§ **TEXT SHOWN**

——

Upon seeing election workers on TV poring over paper ballots and analyzing “hanging chads” during the contested 2000 election, many were aghast. “How could the United States use such ‘backwards technology?!’” was the cry. But as people advocated electronic voting, I and others pointed out the obvious: Such technology allows the massive alteration of votes via software manipulation — perhaps by just one person. This is why, warns a top-notch computer engineer writing in 2020, for our Republic to live, software-based voting must die.
That man, Hank Wallace, has sterling credentials that include writing more than a million lines of code for major companies during the last 42 years and having been granted quite a few patents. Living and breathing his work, Wallace is a man who’ll lie awake in bed at night designing systems and algorithms in his mind. It should thus give us pause when he says that putting his own ballot in an electronic voting machine sickens him because, he laments, he “cannot see what’s behind the algorithmic curtain.”
“You see, the great thing about software is that you can have a chunk of expensive electronic and mechanical hardware sitting there, and you can easily change the function of it with a simple software update,” Wallace writes at American Thinker. This is great for software developers, he says, but disastrous when applied to systems critical to our Republic because they can be too easily corrupted.

——

§ **STUDY QUESTIONS**
A – Retype the passage on electronic voting, starting with "Upon seeing election" and going on through "voting must die.".
B – In the passage on electronic voting, translate the following sentence into French: "This is great for software developers, he says, but disastrous when applied to systems critical to our Republic because they can be too easily corrupted."
C – Continue the passage on electronic voting from the point at which it stops.

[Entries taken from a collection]
——

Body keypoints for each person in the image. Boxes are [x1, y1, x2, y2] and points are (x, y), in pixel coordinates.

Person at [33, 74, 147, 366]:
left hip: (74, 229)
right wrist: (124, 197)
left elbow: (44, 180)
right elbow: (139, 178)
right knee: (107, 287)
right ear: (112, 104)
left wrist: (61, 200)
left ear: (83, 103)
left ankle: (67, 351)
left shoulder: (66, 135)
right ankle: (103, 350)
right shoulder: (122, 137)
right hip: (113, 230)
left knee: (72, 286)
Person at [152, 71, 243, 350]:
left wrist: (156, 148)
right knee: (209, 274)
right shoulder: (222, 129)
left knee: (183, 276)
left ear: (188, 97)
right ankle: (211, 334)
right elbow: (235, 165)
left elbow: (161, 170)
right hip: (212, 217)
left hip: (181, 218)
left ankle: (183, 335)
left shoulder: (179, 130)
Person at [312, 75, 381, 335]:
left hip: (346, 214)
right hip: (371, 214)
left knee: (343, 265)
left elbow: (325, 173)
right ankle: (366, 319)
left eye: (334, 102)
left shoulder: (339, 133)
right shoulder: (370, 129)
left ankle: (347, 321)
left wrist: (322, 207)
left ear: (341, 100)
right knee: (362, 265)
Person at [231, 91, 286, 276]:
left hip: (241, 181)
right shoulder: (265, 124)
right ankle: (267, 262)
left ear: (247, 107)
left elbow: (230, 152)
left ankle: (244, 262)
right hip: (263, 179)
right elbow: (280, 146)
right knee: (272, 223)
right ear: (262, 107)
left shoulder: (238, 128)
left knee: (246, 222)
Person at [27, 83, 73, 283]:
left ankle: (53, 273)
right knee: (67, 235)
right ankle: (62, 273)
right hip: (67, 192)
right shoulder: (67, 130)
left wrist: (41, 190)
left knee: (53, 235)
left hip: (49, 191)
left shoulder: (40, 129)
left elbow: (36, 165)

——

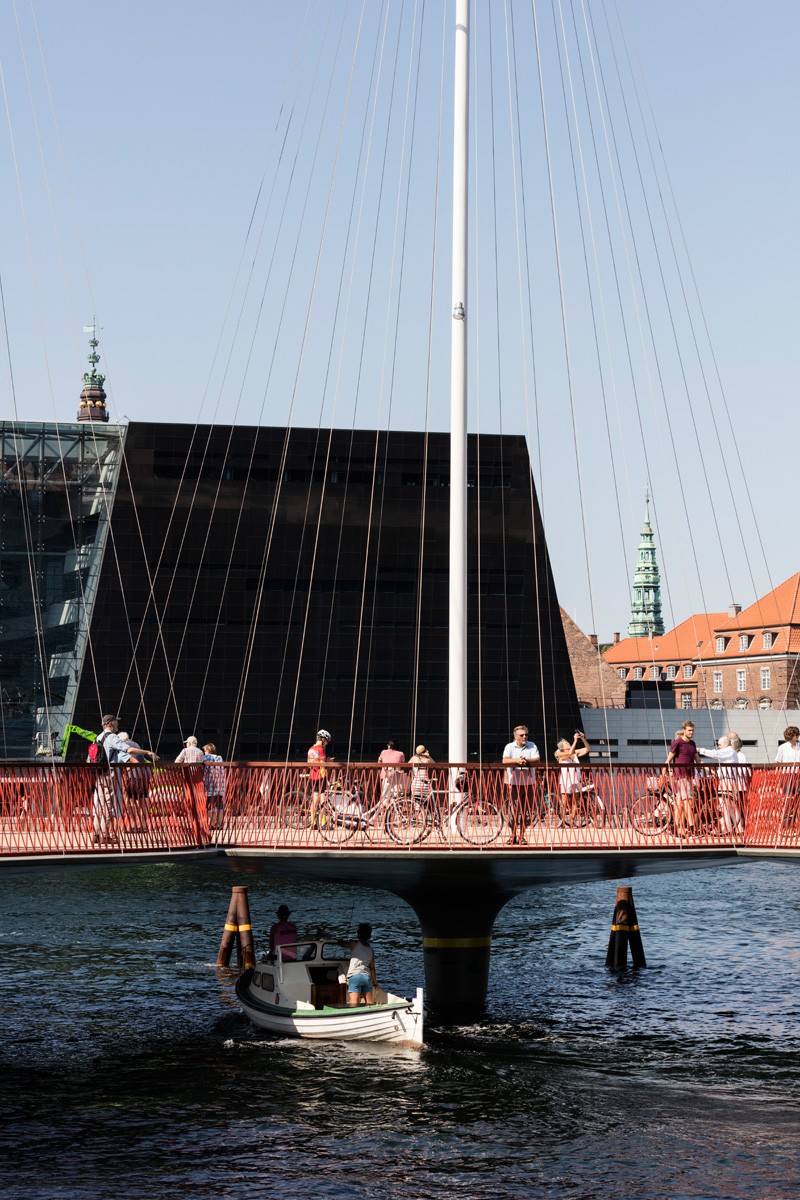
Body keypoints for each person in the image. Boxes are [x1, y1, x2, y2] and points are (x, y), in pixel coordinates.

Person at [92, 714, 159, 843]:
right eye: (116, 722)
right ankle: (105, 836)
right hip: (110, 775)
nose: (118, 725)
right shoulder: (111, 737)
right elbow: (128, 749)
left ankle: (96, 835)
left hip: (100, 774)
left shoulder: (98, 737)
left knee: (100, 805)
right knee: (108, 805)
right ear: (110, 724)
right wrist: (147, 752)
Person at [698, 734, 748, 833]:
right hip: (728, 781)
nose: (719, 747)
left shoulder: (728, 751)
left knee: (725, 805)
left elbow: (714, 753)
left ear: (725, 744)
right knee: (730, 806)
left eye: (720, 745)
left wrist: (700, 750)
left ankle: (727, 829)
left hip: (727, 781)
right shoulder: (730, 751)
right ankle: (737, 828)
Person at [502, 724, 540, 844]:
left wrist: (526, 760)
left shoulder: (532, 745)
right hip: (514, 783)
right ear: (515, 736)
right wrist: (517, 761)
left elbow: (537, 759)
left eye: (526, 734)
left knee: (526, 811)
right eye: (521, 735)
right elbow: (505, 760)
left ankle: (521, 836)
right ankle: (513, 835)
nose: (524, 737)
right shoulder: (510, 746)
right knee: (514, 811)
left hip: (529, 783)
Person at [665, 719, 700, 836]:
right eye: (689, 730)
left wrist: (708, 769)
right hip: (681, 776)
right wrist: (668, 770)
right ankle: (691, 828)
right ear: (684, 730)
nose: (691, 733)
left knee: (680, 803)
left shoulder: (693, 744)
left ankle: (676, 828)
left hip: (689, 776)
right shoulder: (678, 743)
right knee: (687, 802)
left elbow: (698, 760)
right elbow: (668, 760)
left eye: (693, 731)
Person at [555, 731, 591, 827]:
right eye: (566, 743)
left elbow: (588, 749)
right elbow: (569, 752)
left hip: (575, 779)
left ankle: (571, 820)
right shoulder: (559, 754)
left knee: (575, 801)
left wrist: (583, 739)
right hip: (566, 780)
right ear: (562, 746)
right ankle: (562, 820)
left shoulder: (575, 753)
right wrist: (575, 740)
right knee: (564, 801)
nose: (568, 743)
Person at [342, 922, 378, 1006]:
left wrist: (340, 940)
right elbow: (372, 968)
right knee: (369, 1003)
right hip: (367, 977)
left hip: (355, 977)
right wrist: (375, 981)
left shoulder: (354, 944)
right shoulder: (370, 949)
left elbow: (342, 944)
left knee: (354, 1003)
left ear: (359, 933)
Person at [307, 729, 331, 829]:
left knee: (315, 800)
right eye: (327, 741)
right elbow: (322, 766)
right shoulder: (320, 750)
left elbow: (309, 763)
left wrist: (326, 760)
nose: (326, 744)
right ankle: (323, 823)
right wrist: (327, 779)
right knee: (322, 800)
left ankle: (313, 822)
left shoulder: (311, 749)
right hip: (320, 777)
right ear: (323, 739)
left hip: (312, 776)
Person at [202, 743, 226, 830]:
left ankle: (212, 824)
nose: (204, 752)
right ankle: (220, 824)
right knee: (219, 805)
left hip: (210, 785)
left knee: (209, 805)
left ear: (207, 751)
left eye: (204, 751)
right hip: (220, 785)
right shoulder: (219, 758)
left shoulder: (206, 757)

——

§ **YOUR WRITTEN ANSWERS**
A –
Upon seeing election workers on TV poring over paper ballots and analyzing “hanging chads” during the contested 2000 election, many were aghast. “How could the United States use such ‘backwards technology?!’” was the cry. But as people advocated electronic voting, I and others pointed out the obvious: Such technology allows the massive alteration of votes via software manipulation — perhaps by just one person. This is why, warns a top-notch computer engineer writing in 2020, for our Republic to live, software-based voting must die.

B – C'est formidable pour les développeurs de logiciels, dit-il, mais désastreux lorsque cela s'applique à des systèmes essentiels à notre République, car ils peuvent être trop facilement corrompus.

C –
The engineer then lists the ways cheating could be perpetrated, writing:
- Change the voting ratio between two candidates by any fraction
- Display an entered vote correctly to the voter, then change the vote before tabulation
- Display a summary of votes to an election official, and change that total later
- Allow remote modification of vote totals via the internet or local WiFi
- Change votes or methods at a certain time of day, or at a later date, even after voting machine certification concludes, or before/during auditing
- Change votes in a random fashion on election day [sic] to make it appear to be a legitimate voting trend
- Change voting trends by precinct, or using historical voting statistics
- Update the software secretly with a new algorithm
- Provide intermediate vote tallies to remote actors who are gaming the election in other ways
- Make adjustments to the votes of one candidate and tracking adjustments to other candidates down ballot
The issue lies not with the software or hardware, not with the design, Wallace correctly points out, but with the designers. Your election’s integrity can’t be greater than theirs is.
Artificial intelligence poses the same problem. It can be very convenient, but the reality is that many software engineers “grew up in amoral California or amoral socialist countries,” notes Wallace, “and these people have zero moral...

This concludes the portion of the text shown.